Egmore Station

Egmore Station
Lines of symmetry

Friday, September 19, 2008

MADAM

It was on Monday that sai told me about their new Madam for marketing class in E slot. She is a P.G student under the regular prof and was taking couple of classes of which one is due on wednesday and suggested me attend the class. I have my principles of management by Sangamithra madam in E slot. So I didn’t thought of his suggestion seriously.
But on Tuesday when I met Ranga and only raised the topic of their new marketing madam, he too enthusiastically told about her and also that Harmo has already taken her pic with his cell. I felt like attending her class. But I forgot it after sometime.
On Wednesday in A slot, slot before E slot that day, it was really boring. To me class rooms are the dullest places on the earth. They take away my life. I would do anything to avoid a class. But some are unavoidable. I wasn’t paying attention to the lecture. I remembered marketing madam. I never experienced the thrill of sitting in some other class leaving my class. Thought of attending her class for a change but still didn’t firmly decide to attend the class.
After the class, walking towards DoMS, where my regular class n this new madams class are being held, I was still in a dilemma remembering my low attendance. May be because of the distress caused by earlier classes I moved towards the new class. The class is already occupied and the students were waiting for Madam. Backbenchers, I made their heads turn, recognized the foreigner in the class and welcomed with a smile. Took my seat among Ranga, sankerth in the last row. Then came a lady(??girl??) and started taking attendance. She is fair, slim, age of 25+, decently dressed in red salwar khameez, average looking girl. I was little disappointed because of prior hype given by my friends. But wait. Soon after attendance she started her lecture. The class was racy, interactive and went almost uninterrupted except for once. She took a minute or so scolding someone in the front rows. `switch off your cell, I thought I was talking to well grown students…..dash, dash` though it was only for minute they were strong words.
Before we started enquiring what happened, she started her lecture n continued in her style. With wide forehead, raising her eyebrows high once in a while, putting her lower lip in between the teeth when she asks a question, child like. She is very expressive. She was talking about 4Ps- Product, price, place, promotion. Even the class was interesting, like her.
After the class, we come to know that the interruption was because of one more guy trying to take her pic.

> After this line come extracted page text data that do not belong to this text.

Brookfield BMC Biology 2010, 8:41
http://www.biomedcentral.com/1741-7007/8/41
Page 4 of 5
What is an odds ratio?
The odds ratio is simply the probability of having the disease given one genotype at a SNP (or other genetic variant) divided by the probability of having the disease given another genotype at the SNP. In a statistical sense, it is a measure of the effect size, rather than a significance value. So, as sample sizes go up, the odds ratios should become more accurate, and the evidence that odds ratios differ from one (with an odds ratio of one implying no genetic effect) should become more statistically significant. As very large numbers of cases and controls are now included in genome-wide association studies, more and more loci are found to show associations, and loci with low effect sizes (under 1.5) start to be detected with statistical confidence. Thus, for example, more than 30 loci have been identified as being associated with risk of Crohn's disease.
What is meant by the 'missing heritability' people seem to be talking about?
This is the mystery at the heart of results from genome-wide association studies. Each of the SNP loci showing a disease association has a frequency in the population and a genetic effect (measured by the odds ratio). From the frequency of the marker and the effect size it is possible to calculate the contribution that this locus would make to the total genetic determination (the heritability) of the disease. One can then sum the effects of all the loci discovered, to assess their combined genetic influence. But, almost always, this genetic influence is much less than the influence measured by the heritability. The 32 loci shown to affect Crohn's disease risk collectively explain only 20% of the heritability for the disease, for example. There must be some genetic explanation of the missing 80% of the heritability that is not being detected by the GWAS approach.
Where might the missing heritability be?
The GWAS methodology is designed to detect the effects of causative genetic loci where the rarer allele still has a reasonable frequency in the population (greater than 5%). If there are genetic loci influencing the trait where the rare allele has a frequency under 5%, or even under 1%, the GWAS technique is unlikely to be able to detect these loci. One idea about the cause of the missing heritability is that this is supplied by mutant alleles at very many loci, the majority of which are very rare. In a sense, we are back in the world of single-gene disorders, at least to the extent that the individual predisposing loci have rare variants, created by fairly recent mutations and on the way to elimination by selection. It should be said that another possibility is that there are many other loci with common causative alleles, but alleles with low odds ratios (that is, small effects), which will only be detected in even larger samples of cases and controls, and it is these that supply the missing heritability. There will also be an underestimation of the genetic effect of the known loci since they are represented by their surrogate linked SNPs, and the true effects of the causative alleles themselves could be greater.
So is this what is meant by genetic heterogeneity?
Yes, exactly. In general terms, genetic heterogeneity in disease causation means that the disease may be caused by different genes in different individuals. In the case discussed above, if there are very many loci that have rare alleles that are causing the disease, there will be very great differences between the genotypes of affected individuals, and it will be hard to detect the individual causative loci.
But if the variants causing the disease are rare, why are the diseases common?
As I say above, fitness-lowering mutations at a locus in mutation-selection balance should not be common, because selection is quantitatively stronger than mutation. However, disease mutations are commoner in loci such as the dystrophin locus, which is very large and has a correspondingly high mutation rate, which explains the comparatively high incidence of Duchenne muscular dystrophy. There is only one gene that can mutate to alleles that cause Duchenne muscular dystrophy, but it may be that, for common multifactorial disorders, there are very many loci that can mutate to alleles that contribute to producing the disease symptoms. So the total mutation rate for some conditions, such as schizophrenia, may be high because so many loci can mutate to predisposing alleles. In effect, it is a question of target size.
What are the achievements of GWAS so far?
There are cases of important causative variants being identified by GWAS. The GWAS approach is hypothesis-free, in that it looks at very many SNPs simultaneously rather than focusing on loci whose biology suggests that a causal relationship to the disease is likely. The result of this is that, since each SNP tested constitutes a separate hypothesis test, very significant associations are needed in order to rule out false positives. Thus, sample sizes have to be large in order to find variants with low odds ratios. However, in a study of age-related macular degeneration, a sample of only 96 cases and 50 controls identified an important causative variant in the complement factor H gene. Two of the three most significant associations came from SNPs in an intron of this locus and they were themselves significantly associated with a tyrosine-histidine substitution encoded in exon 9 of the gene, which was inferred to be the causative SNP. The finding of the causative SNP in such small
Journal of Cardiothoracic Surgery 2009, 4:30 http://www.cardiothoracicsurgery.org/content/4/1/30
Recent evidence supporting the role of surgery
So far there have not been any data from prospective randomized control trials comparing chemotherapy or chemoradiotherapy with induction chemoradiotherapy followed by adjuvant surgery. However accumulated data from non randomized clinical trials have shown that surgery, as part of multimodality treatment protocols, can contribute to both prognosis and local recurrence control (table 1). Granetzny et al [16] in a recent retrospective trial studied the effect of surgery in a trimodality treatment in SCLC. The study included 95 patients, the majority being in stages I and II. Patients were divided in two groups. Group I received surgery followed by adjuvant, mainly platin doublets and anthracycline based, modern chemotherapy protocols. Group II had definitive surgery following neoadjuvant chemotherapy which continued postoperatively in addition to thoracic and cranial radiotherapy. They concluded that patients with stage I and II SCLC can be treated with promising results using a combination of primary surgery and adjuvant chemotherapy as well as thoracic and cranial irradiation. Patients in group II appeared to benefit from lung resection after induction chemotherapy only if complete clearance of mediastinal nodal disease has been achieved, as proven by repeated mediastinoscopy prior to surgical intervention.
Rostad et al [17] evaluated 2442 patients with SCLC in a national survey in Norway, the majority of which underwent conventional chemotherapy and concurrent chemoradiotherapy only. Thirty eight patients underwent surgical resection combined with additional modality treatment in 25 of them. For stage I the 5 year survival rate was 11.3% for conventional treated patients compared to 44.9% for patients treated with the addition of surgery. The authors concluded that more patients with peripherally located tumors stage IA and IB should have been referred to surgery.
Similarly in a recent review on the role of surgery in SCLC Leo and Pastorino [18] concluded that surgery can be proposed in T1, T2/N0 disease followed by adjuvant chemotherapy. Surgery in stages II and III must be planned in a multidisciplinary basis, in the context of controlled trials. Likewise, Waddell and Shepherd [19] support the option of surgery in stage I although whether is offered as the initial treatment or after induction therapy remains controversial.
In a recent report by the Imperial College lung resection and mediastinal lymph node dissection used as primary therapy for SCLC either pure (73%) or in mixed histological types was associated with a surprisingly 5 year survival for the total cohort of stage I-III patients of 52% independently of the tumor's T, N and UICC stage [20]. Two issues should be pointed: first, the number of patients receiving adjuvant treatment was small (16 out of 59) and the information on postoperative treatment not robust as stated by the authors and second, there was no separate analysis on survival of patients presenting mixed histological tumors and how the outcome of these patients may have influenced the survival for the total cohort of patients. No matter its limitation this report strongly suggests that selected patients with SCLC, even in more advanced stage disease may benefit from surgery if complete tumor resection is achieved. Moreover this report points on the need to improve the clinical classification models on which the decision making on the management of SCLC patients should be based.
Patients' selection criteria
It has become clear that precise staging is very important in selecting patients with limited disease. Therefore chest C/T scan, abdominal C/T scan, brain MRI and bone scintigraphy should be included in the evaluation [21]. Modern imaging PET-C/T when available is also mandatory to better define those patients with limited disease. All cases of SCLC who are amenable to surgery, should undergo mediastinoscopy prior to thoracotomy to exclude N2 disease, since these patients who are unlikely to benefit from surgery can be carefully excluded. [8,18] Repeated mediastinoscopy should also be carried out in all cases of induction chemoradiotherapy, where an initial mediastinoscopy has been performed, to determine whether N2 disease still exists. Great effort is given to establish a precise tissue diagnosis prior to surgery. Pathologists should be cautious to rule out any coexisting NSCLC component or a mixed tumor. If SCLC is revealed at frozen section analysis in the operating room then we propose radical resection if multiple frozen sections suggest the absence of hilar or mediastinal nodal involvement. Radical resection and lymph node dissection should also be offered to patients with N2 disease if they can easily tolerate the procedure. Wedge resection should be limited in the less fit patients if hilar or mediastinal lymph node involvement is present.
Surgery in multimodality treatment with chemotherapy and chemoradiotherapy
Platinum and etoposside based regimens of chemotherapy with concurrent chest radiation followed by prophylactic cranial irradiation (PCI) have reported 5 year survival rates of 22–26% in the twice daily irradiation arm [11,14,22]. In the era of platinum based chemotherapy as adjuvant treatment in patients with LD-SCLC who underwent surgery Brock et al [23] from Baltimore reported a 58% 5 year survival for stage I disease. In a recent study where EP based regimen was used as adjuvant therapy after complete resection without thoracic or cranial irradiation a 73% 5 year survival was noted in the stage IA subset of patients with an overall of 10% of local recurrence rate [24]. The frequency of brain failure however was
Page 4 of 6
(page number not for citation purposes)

Tuesday, September 16, 2008

Book Review

Title: what do I do when I want to do everything?
Author: Barbara sher (http://www.barbarasher.com/)
The back cover reads:
Are you a scanner?
“I’m fascinated by something new every week!”
“I lose interest in things I thought would interest me forever.”
“I enjoy finding out how to do new things but get bored once I understand them.”
“Having just one career for life sounds so dull- what about all the other jobs I might like?”
If your passions and abilities take you in so many different directions that you find it difficult to set a goal and achieve the life you want, then you may be a scanner. Unlike people who are satisfied with one area of interest, you are genetically wired to pursue many interests and goals.

The title and the words on back cover tempted me to start reading it.
Book starts with prologue of her own story in her college days. It’s divided into two parts, eight chapters in part 1 .Chap 1 introduces the symptoms of scanners. Chap 2…. Put this chapters business aside.
In the book she introduces us to a kind of typology- people can be roughly divided between “scanners” and “divers”. The modern world is set up to favor and pander to the divers. Divers are people who specialize in one discipline and work towards becoming settled within it (at whatever level seems to work out for them). Doctors, lawyers, athletes and similar professionals whose training and career will have included long periods of focusing on just one area are usually divers.
Scanners, on the other hand, find themselves interested in many seemingly unrelated topics, struggled( or were never able) to choose one subject to major in, and are often viewed and treated less favorably by our current society.
The content is very systematically presented, firstly about the symptoms of the scanners, reasons for their behavior like leaving the things half done (from a divers perspective), then few words boosting the scanners morale, quoting few noted scanners n their works and then many exercises and techniques to build the gap between planning and doing, which are also useful for non scanners.
In the second part she classifies the scanners into 10 categories, though no scanner completely falls into particular category and elaborates symptoms and prescribes the apt working methods.
It ends with three types of resumes for a scanner.